Dear Christina Hoff Sommers,
I’m Ana, one of your 123K followers on Twitter. I have a favour to ask, and, since I’m a strong intelligent woman who speaks up for herself, I’d better get on with it. Would you please consider refraining from comments regarding sexual assault and rape in your equity feministic tweets? It’s not that I’m afraid to be triggered; I can handle triggers very well. Nor do I need a safe space, where I can hide from your words and have someone caress me and tell me I’m brave; I’d rather not, really. I’m strong and I can take care of myself. In fact, I very much like your refreshing views on contemporary womanhood, the gender gap, children’s toys, equal wages and engineering. Sexual violence, however, is quite a different matter.
Women earning less compared to their male colleagues is a perfect example of how women fail to take matters into their own hands. If only they would stop complaining and start speaking up… By contrast, sexual assault, abuse and rape just happen. There’s absolutely no element of choice here. True, some women are able to defend themselves or even brush off their perpetrator. However, the difference between those who do and those who don’t has very little to do with bravery or feminism: the body decides to either freeze or fight. Those who freeze don’t do so because they ‘prefer victimhood’. Their bodies simply don’t obey. Hell I wish I had fought, back then, but I didn’t. Does that make me weak?

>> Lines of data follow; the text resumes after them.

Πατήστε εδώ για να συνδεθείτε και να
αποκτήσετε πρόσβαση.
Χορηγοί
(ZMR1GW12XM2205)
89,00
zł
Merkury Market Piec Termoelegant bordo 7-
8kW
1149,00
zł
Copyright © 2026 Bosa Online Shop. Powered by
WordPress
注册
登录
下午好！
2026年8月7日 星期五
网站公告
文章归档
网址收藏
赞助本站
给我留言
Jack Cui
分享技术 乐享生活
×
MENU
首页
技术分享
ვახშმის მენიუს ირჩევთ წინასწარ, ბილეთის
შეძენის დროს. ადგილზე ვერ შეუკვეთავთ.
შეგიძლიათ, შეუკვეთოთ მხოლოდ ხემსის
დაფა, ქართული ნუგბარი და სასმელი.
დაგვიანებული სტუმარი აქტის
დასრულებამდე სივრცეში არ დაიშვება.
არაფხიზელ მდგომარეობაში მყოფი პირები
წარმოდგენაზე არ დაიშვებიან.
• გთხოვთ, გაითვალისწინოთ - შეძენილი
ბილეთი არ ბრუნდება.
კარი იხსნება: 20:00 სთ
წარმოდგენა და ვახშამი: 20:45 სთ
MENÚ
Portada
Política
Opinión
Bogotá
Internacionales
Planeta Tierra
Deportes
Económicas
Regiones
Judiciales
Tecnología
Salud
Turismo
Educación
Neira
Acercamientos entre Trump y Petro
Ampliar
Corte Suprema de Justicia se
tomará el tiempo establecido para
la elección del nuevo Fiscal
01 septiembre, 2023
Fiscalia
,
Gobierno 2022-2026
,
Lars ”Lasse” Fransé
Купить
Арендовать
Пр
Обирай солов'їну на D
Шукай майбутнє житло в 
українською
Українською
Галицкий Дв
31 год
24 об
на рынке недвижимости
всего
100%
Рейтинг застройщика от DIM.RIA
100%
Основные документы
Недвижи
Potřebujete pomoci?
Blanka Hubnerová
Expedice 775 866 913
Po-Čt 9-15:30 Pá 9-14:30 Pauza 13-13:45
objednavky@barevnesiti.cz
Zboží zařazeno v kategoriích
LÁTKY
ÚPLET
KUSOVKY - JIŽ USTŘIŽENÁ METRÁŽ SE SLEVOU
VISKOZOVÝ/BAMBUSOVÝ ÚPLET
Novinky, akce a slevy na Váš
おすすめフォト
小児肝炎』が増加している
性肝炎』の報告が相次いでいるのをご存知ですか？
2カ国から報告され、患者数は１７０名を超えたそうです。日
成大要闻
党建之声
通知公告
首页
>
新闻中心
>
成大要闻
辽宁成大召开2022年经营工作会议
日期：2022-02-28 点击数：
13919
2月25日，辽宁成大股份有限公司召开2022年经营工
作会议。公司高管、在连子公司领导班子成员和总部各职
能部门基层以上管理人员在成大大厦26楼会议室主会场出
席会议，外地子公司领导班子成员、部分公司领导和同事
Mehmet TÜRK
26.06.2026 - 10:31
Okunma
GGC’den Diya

There’s another essential difference: sexual assault is a crime. It’s not a societal phenomenon that we could each interpret differently, like gender-neutral toys can be seen as a positive or a negative development. Sexual violence is never a choice and always a crime, regardless of which genders are involved. Moreover, it inevitably causes damage, in both male and female victims. Any number (one in four, or five, or two?) that’s not zero is to be taken seriously. Stating that the numbers presented in the media are exaggerated is probably correct, but there’s no purpose in that argument. Moreover, both the correct and the incorrect numbers show that women are victimised much more frequently compared to men.
Finally, there’s the burden of secrecy and shame that almost all victims of sexual violence struggle with. Disclosing sexual abuse means no longer living with lies. It’s not about receiving care or pity or getting attention. It’s about relief. Therefore, descriptions like “dwelling on it”, “victimhood”, and “making excuses for failure” are simply not appropriate.
Victims of sexual assault are actually victims, while women choosing to accept a lower salary are not. Referring to sexual assault and rape doesn’t help the campaign against victim feminism, but it does harm victims of sexual violence like myself. Sexual abuse happened to me; I couldn’t change it then and I can’t change it now. I try not to dwell on it, but the memories exist and are a part of me. Ignoring those memories doesn’t help. I’m certainly not planning to feel like a victim or even a survivor for the rest of my life. I’m working through this and I’m getting better. At this moment, however, I am a victim of sexual abuse, whether I like it or not. I can’t and won’t deny it. That doesn’t make me less of a strong woman.